[Supplied data — start]

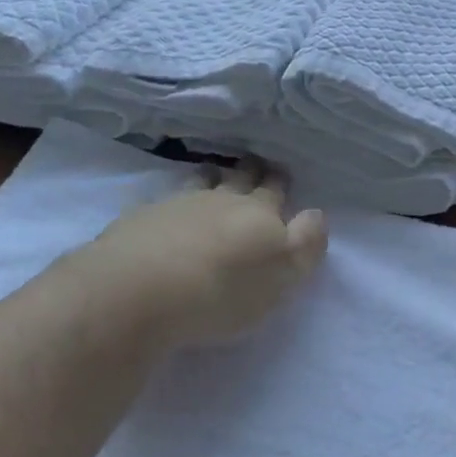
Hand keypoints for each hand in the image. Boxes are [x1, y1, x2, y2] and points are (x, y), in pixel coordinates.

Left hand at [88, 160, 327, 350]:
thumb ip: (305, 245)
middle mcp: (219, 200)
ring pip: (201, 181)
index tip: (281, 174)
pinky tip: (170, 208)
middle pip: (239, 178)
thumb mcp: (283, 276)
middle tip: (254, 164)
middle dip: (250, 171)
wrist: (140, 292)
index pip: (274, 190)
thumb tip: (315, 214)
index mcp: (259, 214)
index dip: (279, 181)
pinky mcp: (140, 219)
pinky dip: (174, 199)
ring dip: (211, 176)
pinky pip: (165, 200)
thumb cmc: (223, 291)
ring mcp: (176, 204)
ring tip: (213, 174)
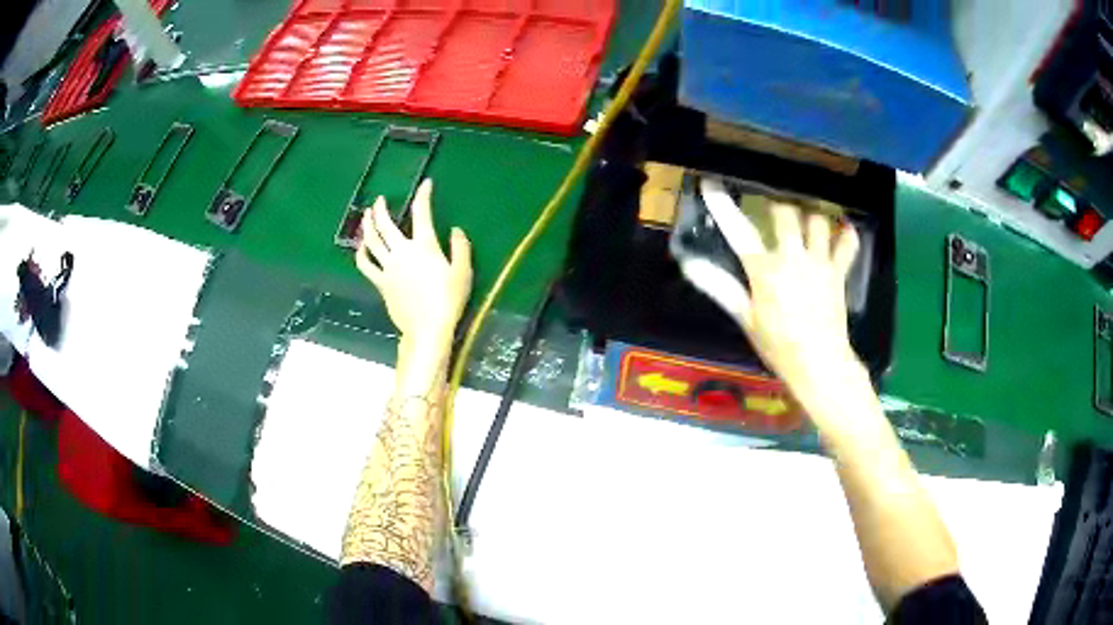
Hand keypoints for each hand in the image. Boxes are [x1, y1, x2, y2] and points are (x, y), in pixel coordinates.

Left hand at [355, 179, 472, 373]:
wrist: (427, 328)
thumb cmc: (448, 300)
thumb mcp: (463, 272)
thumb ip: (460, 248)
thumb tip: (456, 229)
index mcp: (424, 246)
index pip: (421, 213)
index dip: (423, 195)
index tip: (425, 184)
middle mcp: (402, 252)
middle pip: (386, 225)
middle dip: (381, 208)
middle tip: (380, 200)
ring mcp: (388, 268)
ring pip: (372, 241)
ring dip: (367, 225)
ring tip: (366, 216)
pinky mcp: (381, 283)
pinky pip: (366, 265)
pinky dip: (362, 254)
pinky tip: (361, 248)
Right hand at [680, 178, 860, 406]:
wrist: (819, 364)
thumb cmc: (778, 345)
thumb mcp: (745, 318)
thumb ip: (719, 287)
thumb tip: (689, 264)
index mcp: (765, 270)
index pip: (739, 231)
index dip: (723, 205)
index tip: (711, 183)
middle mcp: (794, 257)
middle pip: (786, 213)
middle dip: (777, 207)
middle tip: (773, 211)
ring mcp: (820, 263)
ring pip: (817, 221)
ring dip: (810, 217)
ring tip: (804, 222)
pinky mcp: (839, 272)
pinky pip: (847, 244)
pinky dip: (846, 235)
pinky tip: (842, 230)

[Supplied data — finish]
[Supplied data — start]

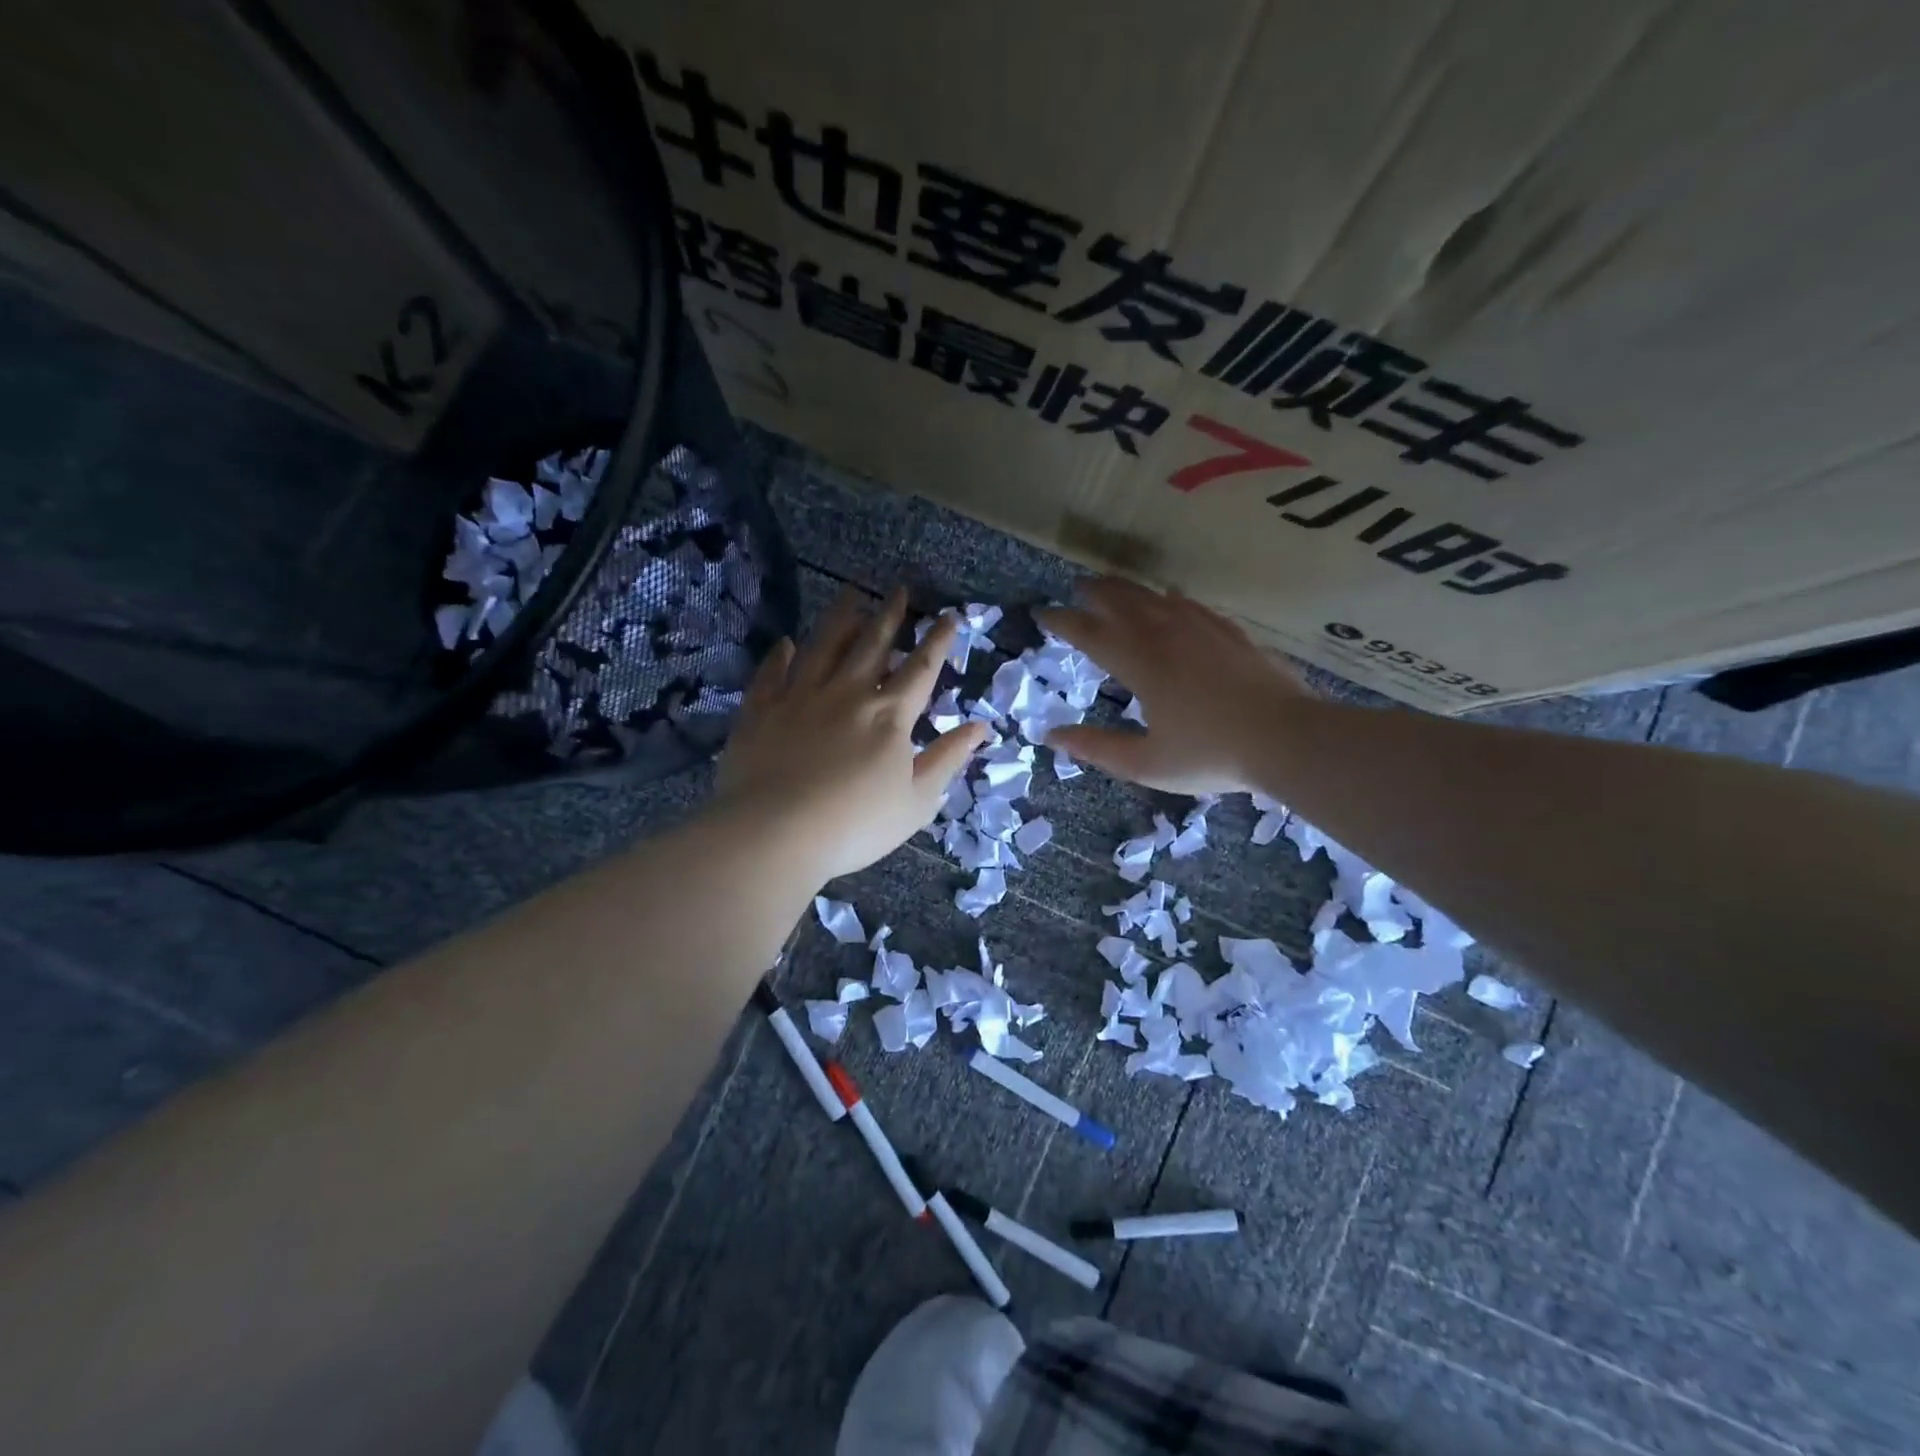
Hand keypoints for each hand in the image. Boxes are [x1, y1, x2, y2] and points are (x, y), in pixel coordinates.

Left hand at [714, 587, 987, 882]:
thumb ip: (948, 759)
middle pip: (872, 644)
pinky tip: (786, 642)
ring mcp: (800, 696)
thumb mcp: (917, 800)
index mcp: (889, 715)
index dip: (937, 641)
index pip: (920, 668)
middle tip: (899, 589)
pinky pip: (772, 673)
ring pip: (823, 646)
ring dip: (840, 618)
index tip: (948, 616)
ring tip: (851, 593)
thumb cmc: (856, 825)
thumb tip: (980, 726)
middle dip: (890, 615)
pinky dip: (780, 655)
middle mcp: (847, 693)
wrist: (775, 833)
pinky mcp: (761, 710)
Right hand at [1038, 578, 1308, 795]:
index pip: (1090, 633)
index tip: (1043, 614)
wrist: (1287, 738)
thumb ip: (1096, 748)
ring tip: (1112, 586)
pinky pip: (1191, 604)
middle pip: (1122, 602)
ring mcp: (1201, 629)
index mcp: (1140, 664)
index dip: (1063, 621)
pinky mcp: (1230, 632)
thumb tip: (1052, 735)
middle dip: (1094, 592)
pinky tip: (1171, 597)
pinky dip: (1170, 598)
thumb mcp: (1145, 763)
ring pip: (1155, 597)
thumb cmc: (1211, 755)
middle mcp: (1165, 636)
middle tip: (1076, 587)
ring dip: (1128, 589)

[Supplied data — finish]
[Supplied data — start]

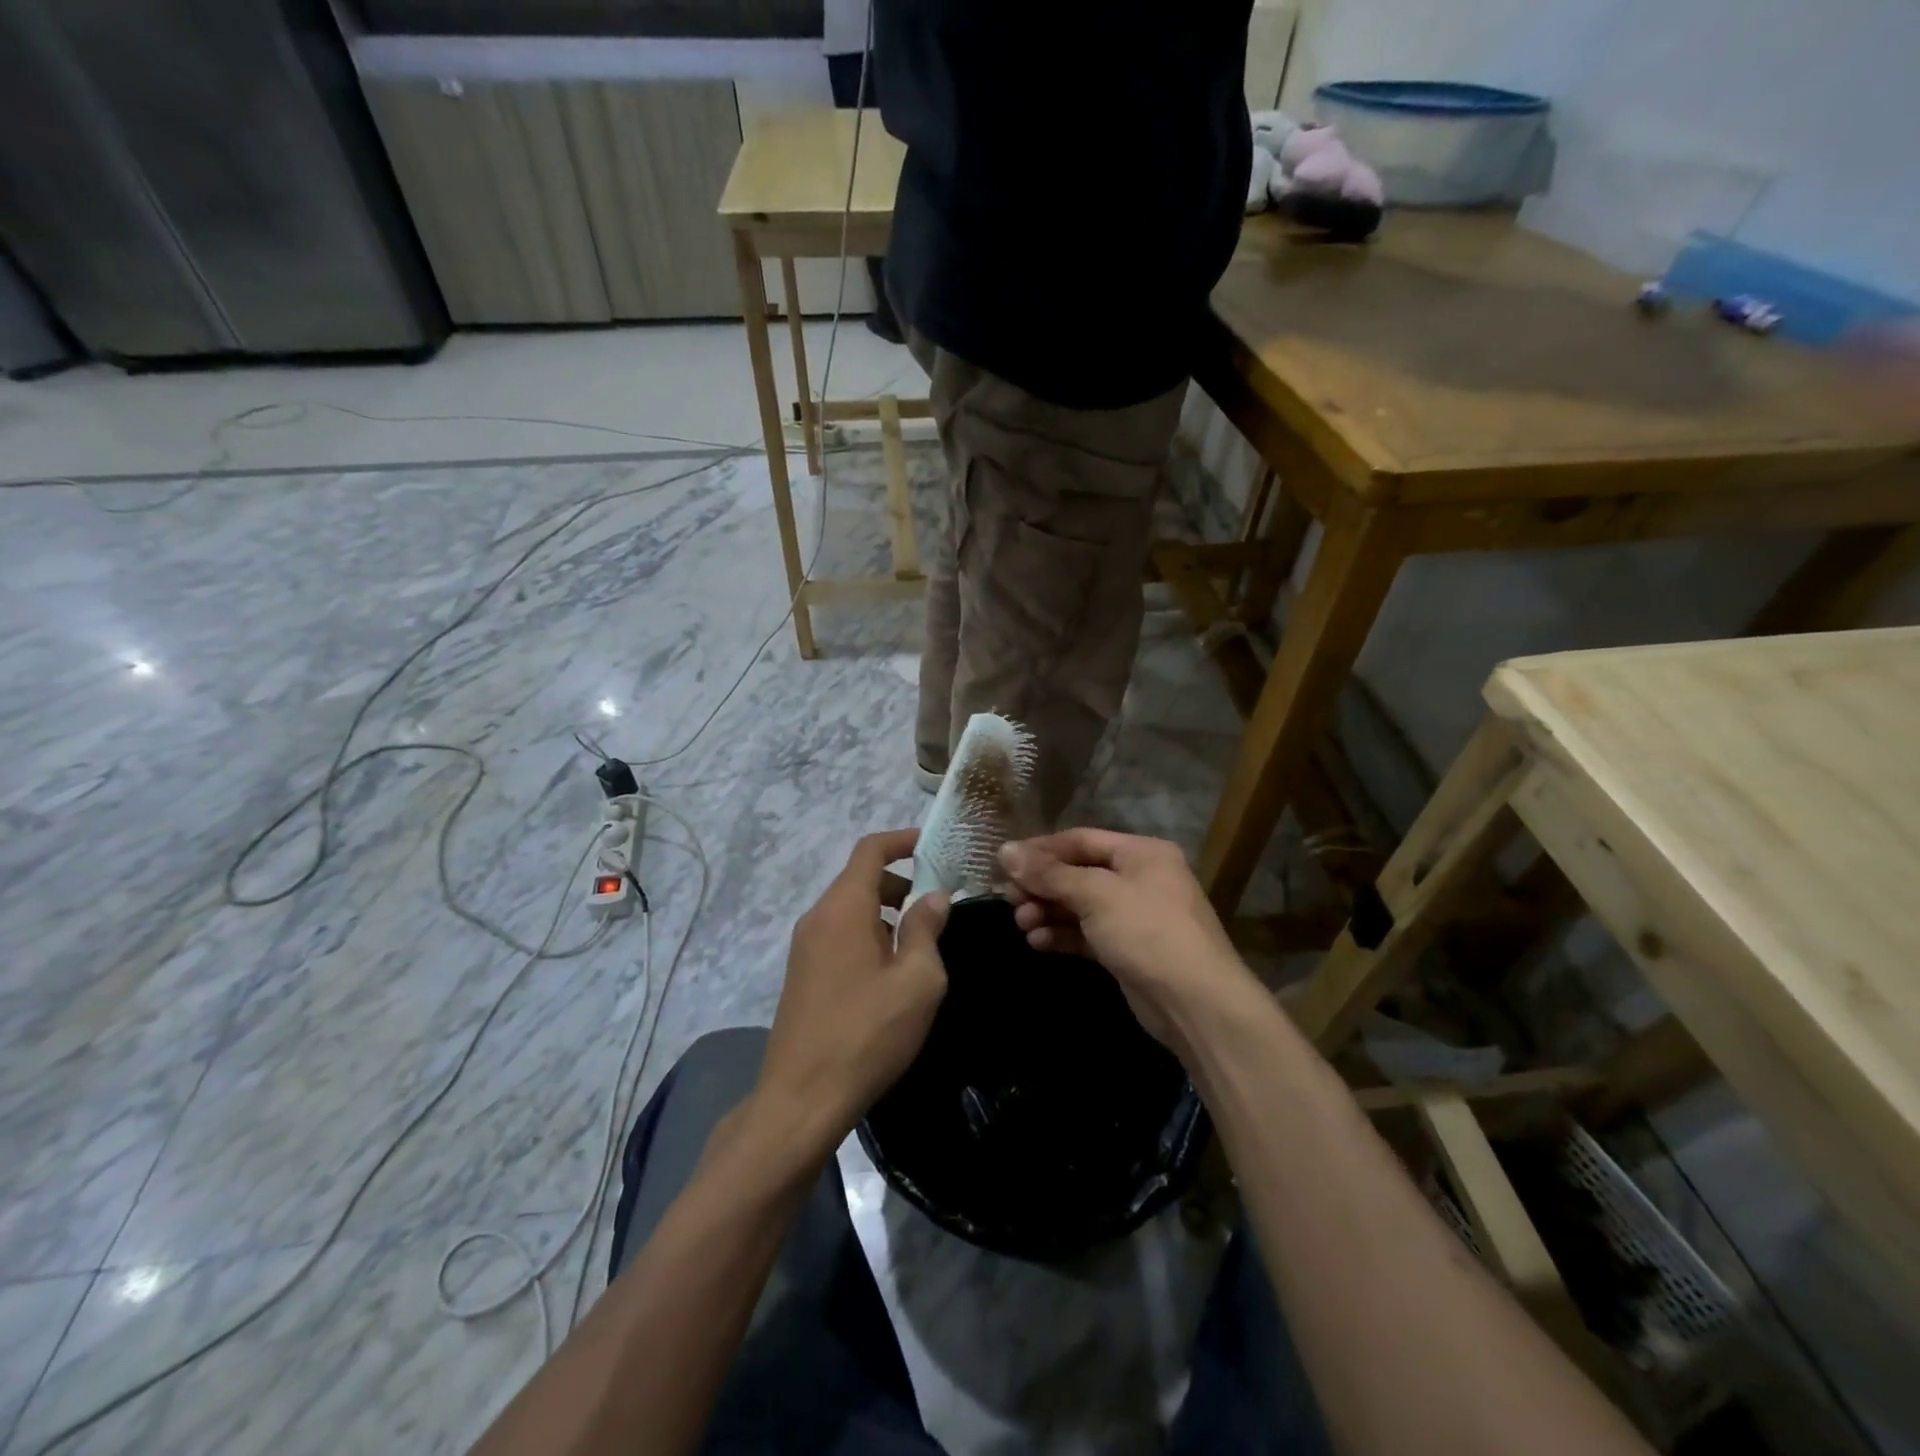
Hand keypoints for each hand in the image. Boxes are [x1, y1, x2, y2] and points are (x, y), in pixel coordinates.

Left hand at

[Supplied data — finish]

Aim of the task
Within the material above, the line with "thumb mcp: (745, 318)" opens the range and the line with "pinky tip: (842, 230)" closes it; reproduce that range word for word.

Task solution
thumb mcp: (745, 318)
thumb ip: (719, 287)
thumb tip: (689, 264)
index mcp: (765, 270)
index pip: (739, 231)
index dip: (723, 205)
index tip: (711, 183)
middle mcp: (794, 257)
middle pip: (786, 213)
middle dip: (777, 207)
middle tip: (773, 211)
ring mcp: (820, 263)
ring pip: (817, 221)
ring dip: (810, 217)
ring tip: (804, 222)
pinky mcp: (839, 272)
pinky pip: (847, 244)
pinky dip: (846, 235)
pinky tip: (842, 230)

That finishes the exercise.